Canada’s $330 billion national pension fund will allocate more money to fuel deals by companies it owns in search of higher returns, its top executive said.

Mark Machin, chief executive officer of the Canada Pension Plan Investment Board, said the strategy is part of the fund’s effort to generate alpha, or above-market returns, after a strong rebound in equities since late March.

“We’re going to be increasingly focused on what we call portfolio value creation — working with the companies that we have, increasing the interventions that we make, increasing the capital that we allocate to M&A-type activities with those companies,” Mr. Machin said in a Sept. 11 interview. “That’s where a lot of value’s going to come, rather than from just multiple expansion.”

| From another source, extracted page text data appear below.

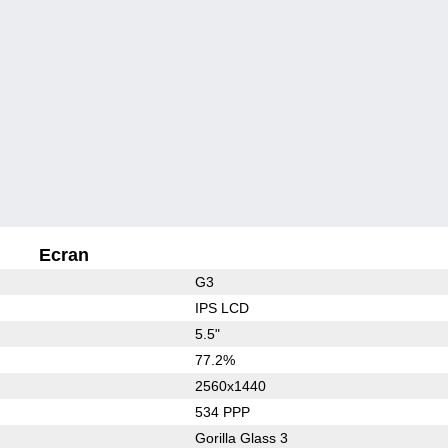
Ecran
G3
IPS LCD
5.5"
77.2%
2560x1440
534 PPP
Gorilla Glass 3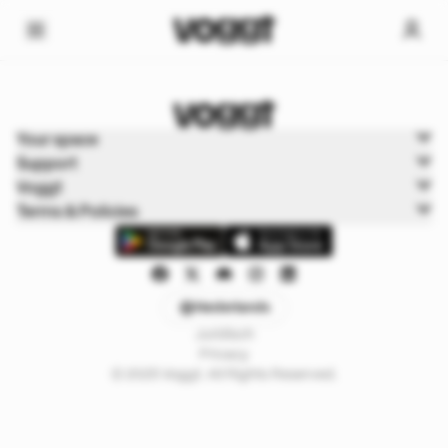
Home
Your space
Trading kaarten
Support
Riftbound
Voggt
Terms & Policies
Nederlands
Juridisch
Privacy
© 2025 Voggt. All Rights Reserved.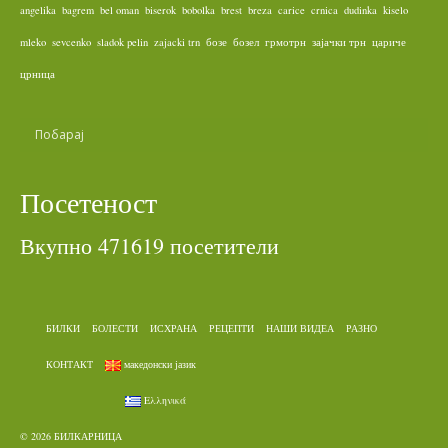
angelika
bagrem
bel oman
biserok
bobolka
brest
breza
carice
crnica
dudinka
kiselo
mleko
sevcenko
sladok pelin
zajacki trn
бозе
бозел
грмотрн
зајачки трн
цариче
црница
Посетеност
Вкупно 471619 посетители
БИЛКИ
БОЛЕСТИ
ИСХРАНА
РЕЦЕПТИ
НАШИ ВИДЕА
РАЗНО
КОНТАКТ
македонски јазик
Ελληνικά
© 2026 БИЛКАРНИЦА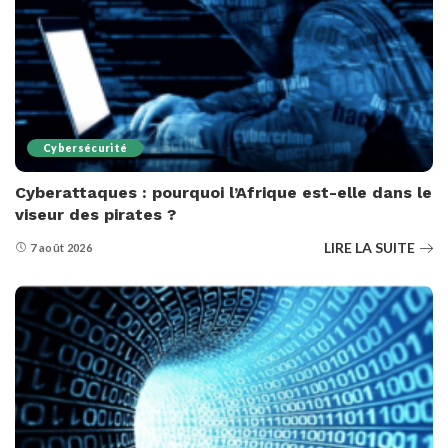
Cybersécurité
Cyberattaques : pourquoi l’Afrique est-elle dans le
viseur des pirates ?
LIRE LA SUITE
7 août 2026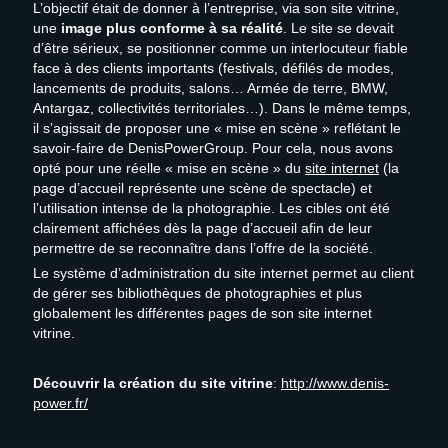
L’objectif était de donner à l’entreprise, via son site vitrine,
une
image plus conforme à sa réalité
. Le site se devait
d’être sérieux, se positionner comme un interlocuteur fiable
face à des clients importants (festivals, défilés de modes,
lancements de produits, salons… Armée de terre, BMW,
Antargaz, collectivités territoriales…). Dans le même temps,
il s’agissait de proposer une « mise en scène » reflétant le
savoir-faire de DenisPowerGroup. Pour cela, nous avons
opté pour une réelle « mise en scène » du
site internet
(la
page d’accueil représente une scène de spectacle) et
l’utilisation intense de la photographie. Les cibles ont été
clairement affichées dès la page d’accueil afin de leur
permettre de se reconnaître dans l’offre de la société.
Le système d’administration du site internet permet au client
de gérer ses bibliothèques de photographies et plus
globalement les différentes pages de son site internet
vitrine.
Découvrir la création du site vitrine
:
http://www.denis-
power.fr/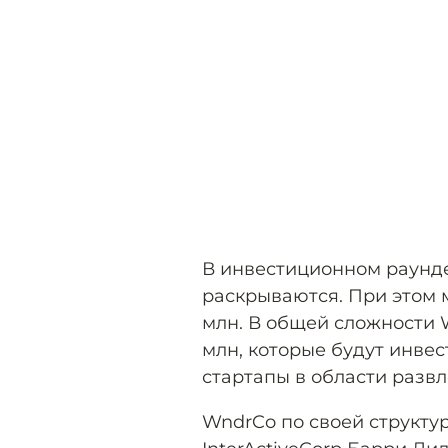
В инвестиционном раунде
раскрываются. При этом 
млн. В общей сложности 
млн, которые будут инвес
стартапы в области разв
WndrCo по своей структур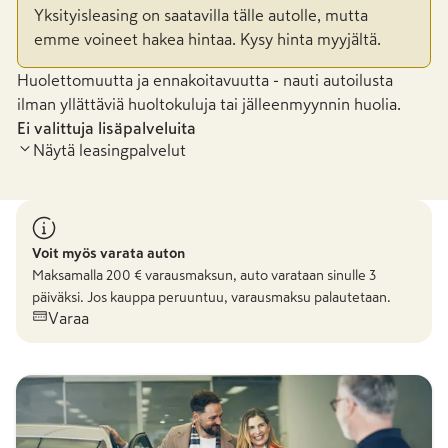
Yksityisleasing on saatavilla tälle autolle, mutta
emme voineet hakea hintaa. Kysy hinta myyjältä.
Huolettomuutta ja ennakoitavuutta - nauti autoilusta
ilman yllättäviä huoltokuluja tai jälleenmyynnin huolia.
Ei valittuja lisäpalveluita
Näytä leasingpalvelut
Voit myös varata auton
Maksamalla
200
€ varausmaksun, auto varataan sinulle 3
päiväksi. Jos kauppa peruuntuu, varausmaksu palautetaan.
Varaa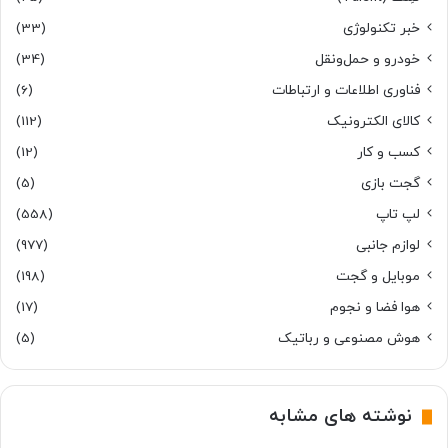
خبر تکنولوژی
(33)
خودرو و حمل‌و‌نقل
(34)
فناوری اطلاعات و ارتباطات
(6)
کالای الکترونیک
(112)
کسب و کار
(12)
گجت بازی
(5)
لپ تاپ
(558)
لوازم جانبی
(977)
موبایل و گجت
(198)
هوا فضا و نجوم
(17)
هوش مصنوعی و رباتیک
(5)
نوشته های مشابه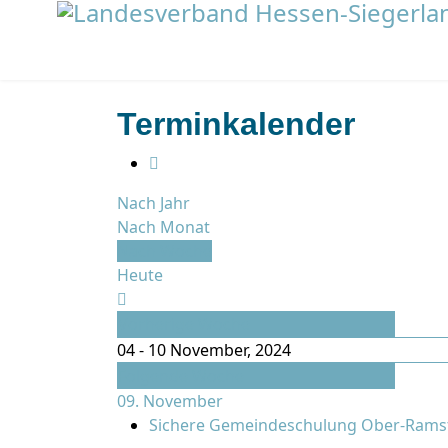
Terminkalender
Nach Jahr
Nach Monat
Nach Woche
Heute
Vorherige Woche
04 - 10 November, 2024
Folgende Woche
09. November
Sichere Gemeindeschulung Ober-Rams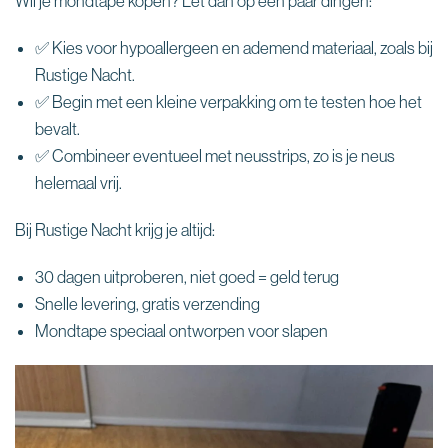
Wil je mondtape kopen? Let dan op een paar dingen:
✅ Kies voor hypoallergeen en ademend materiaal, zoals bij
Rustige Nacht.
✅ Begin met een kleine verpakking om te testen hoe het
bevalt.
✅ Combineer eventueel met neusstrips, zo is je neus
helemaal vrij.
Bij Rustige Nacht krijg je altijd:
30 dagen uitproberen, niet goed = geld terug
Snelle levering, gratis verzending
Mondtape speciaal ontworpen voor slapen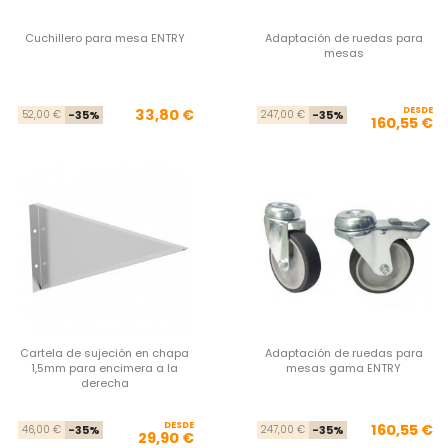
Cuchillero para mesa ENTRY
Adaptación de ruedas para
mesas
Precio base
Precio
DESDE
Pre
Pre
33,80 €
52,00 €
-35%
247,00 €
-35%
160,55 €
Cartela de sujeción en chapa
Adaptación de ruedas para
1,5mm para encimera a la
mesas gama ENTRY
derecha
DESDE
Precio base
Precio
Pre
Pre
160,55 €
46,00 €
-35%
247,00 €
-35%
29,90 €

The fund had C$105.6 billion ($80 billion) in private equity assets as of June 30, including companies such as Petco Animal Supplies Inc. CPPIB and its partners are exploring a sale or initial public offering that could value that retail chain at $6 billion, Bloomberg reported this week.

CPPIB hasn’t changed its long-term portfolio construction as a result of the COVID-19 pandemic and recession, Mr. Machin said. But the fund is still “wrestling with” the effect of ultra-low interest rates, he added, and with the resulting competition for infrastructure and other assets that can generate yields.

“Nothing is not competed and not competed heavily,” he said. “It takes effort to find good opportunities.”